----- Record set

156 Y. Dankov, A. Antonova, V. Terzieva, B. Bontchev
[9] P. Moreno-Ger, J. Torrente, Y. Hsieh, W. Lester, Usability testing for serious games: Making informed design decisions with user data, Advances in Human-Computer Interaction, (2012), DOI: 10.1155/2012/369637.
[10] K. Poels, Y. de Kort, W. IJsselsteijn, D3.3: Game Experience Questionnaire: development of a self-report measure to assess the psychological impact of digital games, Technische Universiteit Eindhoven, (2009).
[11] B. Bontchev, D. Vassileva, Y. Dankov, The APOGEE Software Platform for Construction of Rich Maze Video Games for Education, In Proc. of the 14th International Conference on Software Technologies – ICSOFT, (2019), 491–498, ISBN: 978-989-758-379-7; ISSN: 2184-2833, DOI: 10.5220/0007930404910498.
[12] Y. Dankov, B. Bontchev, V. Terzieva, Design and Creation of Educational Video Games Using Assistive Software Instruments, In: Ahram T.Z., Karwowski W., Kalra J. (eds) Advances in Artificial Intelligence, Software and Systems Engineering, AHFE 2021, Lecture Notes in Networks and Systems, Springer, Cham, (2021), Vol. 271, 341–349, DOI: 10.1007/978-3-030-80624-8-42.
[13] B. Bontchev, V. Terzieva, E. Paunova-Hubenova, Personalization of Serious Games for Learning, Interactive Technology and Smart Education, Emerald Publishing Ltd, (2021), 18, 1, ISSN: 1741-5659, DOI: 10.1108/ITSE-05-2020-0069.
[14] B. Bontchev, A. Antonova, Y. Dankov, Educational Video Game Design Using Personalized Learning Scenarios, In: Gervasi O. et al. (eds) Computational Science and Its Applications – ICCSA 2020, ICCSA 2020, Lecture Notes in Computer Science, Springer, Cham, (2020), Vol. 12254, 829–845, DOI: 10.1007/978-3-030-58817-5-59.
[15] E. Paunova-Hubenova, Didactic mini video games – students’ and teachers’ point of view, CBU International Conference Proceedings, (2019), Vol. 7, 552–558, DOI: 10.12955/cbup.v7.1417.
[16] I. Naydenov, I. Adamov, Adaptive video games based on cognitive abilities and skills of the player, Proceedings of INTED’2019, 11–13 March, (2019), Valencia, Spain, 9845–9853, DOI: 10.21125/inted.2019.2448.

----------

What is needed:
Please retype each entry above exactly as it is written.

Finished task:
156 Y. Dankov, A. Antonova, V. Terzieva, B. Bontchev
[9] P. Moreno-Ger, J. Torrente, Y. Hsieh, W. Lester, Usability testing for serious games: Making informed design decisions with user data, Advances in Human-Computer Interaction, (2012), DOI: 10.1155/2012/369637.
[10] K. Poels, Y. de Kort, W. IJsselsteijn, D3.3: Game Experience Questionnaire: development of a self-report measure to assess the psychological impact of digital games, Technische Universiteit Eindhoven, (2009).
[11] B. Bontchev, D. Vassileva, Y. Dankov, The APOGEE Software Platform for Construction of Rich Maze Video Games for Education, In Proc. of the 14th International Conference on Software Technologies – ICSOFT, (2019), 491–498, ISBN: 978-989-758-379-7; ISSN: 2184-2833, DOI: 10.5220/0007930404910498.
[12] Y. Dankov, B. Bontchev, V. Terzieva, Design and Creation of Educational Video Games Using Assistive Software Instruments, In: Ahram T.Z., Karwowski W., Kalra J. (eds) Advances in Artificial Intelligence, Software and Systems Engineering, AHFE 2021, Lecture Notes in Networks and Systems, Springer, Cham, (2021), Vol. 271, 341–349, DOI: 10.1007/978-3-030-80624-8-42.
[13] B. Bontchev, V. Terzieva, E. Paunova-Hubenova, Personalization of Serious Games for Learning, Interactive Technology and Smart Education, Emerald Publishing Ltd, (2021), 18, 1, ISSN: 1741-5659, DOI: 10.1108/ITSE-05-2020-0069.
[14] B. Bontchev, A. Antonova, Y. Dankov, Educational Video Game Design Using Personalized Learning Scenarios, In: Gervasi O. et al. (eds) Computational Science and Its Applications – ICCSA 2020, ICCSA 2020, Lecture Notes in Computer Science, Springer, Cham, (2020), Vol. 12254, 829–845, DOI: 10.1007/978-3-030-58817-5-59.
[15] E. Paunova-Hubenova, Didactic mini video games – students’ and teachers’ point of view, CBU International Conference Proceedings, (2019), Vol. 7, 552–558, DOI: 10.12955/cbup.v7.1417.
[16] I. Naydenov, I. Adamov, Adaptive video games based on cognitive abilities and skills of the player, Proceedings of INTED’2019, 11–13 March, (2019), Valencia, Spain, 9845–9853, DOI: 10.21125/inted.2019.2448.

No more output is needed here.